Community pharmacists have also been given a medicines management role as part of the initiative. Five of the 25 local pharmacies have already agreed to take on responsibility for managing the medicine management plan of individual patients in the community in return for an annual fee. The fee varies from £140 for taking on responsibility for patient medication within a locked box at home to up to £380 for detailed monitoring of a patient’s medicines for a year. The fee comes out of £30,000 the PCT has put aside for recruiting community pharmacists into the initiative. Mrs Lunec said: “The community pharmacists have been contracted to do the work. Mary can identify a problem which a patient may be having with their medication but, again, because she is on her own she can’t follow things up with every patient. What our scheme has done has passed on that responsibility to the community pharmacist and paid them for that responsibility. What we have tapped into is the reliability of the community pharmacist — they are always there in the shop.”

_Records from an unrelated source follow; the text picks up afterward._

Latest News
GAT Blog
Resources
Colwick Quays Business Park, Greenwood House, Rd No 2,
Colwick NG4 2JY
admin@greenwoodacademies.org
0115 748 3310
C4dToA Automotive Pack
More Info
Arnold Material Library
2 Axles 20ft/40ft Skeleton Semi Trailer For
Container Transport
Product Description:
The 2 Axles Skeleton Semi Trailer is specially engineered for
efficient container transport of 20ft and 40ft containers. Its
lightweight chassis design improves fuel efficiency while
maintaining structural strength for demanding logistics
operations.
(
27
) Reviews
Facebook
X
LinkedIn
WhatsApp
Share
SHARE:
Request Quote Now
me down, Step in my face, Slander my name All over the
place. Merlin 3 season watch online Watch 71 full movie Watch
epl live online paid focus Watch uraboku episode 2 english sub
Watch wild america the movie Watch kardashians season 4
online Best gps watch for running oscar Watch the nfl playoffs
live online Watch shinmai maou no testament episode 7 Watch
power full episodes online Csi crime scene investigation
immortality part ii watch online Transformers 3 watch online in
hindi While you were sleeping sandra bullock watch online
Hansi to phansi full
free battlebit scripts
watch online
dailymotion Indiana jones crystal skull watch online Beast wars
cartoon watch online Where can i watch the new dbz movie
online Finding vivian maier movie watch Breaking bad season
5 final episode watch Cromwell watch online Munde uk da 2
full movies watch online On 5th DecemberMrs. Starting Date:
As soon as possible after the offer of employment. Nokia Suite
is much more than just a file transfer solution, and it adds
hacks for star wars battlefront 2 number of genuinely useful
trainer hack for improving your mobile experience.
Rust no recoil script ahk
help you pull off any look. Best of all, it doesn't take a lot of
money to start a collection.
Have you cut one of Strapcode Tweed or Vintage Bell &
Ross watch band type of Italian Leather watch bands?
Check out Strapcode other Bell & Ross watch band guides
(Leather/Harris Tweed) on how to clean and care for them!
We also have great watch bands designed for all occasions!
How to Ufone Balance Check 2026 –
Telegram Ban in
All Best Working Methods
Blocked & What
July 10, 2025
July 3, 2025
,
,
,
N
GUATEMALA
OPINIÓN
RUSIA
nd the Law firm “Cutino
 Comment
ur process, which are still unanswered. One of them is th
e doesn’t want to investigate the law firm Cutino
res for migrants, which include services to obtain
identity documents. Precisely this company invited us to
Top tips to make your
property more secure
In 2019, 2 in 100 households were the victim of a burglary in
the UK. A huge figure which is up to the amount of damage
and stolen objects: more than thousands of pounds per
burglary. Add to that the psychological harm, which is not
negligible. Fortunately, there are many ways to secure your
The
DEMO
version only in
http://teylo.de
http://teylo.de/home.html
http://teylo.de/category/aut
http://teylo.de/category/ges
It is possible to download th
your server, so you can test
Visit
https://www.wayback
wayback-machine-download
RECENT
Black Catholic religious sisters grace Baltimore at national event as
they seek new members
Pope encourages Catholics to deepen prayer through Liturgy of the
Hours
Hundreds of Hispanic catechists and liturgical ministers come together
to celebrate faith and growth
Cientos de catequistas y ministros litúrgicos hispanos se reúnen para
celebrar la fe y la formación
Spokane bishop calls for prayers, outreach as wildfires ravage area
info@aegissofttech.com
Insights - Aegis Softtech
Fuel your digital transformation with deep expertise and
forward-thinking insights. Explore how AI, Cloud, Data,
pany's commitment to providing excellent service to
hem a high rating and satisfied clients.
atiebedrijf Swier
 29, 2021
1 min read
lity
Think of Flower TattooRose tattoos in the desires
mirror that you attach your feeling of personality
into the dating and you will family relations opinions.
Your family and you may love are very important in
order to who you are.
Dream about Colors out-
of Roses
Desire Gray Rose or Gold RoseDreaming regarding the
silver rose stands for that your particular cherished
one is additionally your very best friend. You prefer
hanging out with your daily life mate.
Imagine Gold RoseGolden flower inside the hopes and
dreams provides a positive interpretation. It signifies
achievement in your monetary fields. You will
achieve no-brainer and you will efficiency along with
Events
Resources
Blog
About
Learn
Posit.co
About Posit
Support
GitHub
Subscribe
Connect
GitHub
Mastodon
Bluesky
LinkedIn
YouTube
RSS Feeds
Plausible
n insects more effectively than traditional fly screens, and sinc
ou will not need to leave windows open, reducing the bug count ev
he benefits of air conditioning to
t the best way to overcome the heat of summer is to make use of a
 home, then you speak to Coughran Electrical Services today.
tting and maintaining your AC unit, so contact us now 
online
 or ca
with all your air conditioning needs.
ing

Working across the different pharmacy teams in primary care has been straightforward, according to the project co-ordinator Miss Shaw. She said: “I worked in the acute trust for 10 years and in the community for a few years before moving to the PCT so I already knew a lot of the community pharmacists and had a good relationship with them.” But as the scheme, which also applies to medicines management of the elderly in sheltered accommodation, has become well established it is reaching out beyond pharmacy. Miss Shaw now often gets referrals from care workers or social workers who are concerned about a client’s medication. “I had one call the other day about a patient who had to take her medication three times a day but the carer was only visiting twice a day. I had a word with the patient’s GP who rearranged the medication to be taken twice daily. It was as staggeringly simple as that but, in the past before this scheme was set up, social services wouldn’t have had anybody to refer to.”

Time for new roles

Sharing patient responsibility for medicines management across the different members of the pharmacy team has also allowed Miss Shaw to take on other new roles including monitoring blood pressure of elderly patients as part of a heart disease audit, and how becoming involved in medicines reviews can be used to prevent falls in the elderly.

Miss Shaw is confident that the initiative in Bromsgrove and Redditch could be developed by other PCTs and she had this advice for others keen to follow its lead: “I think you have to build up respect to start with and then build up peoples’ confidence in you and let people know what you can do.”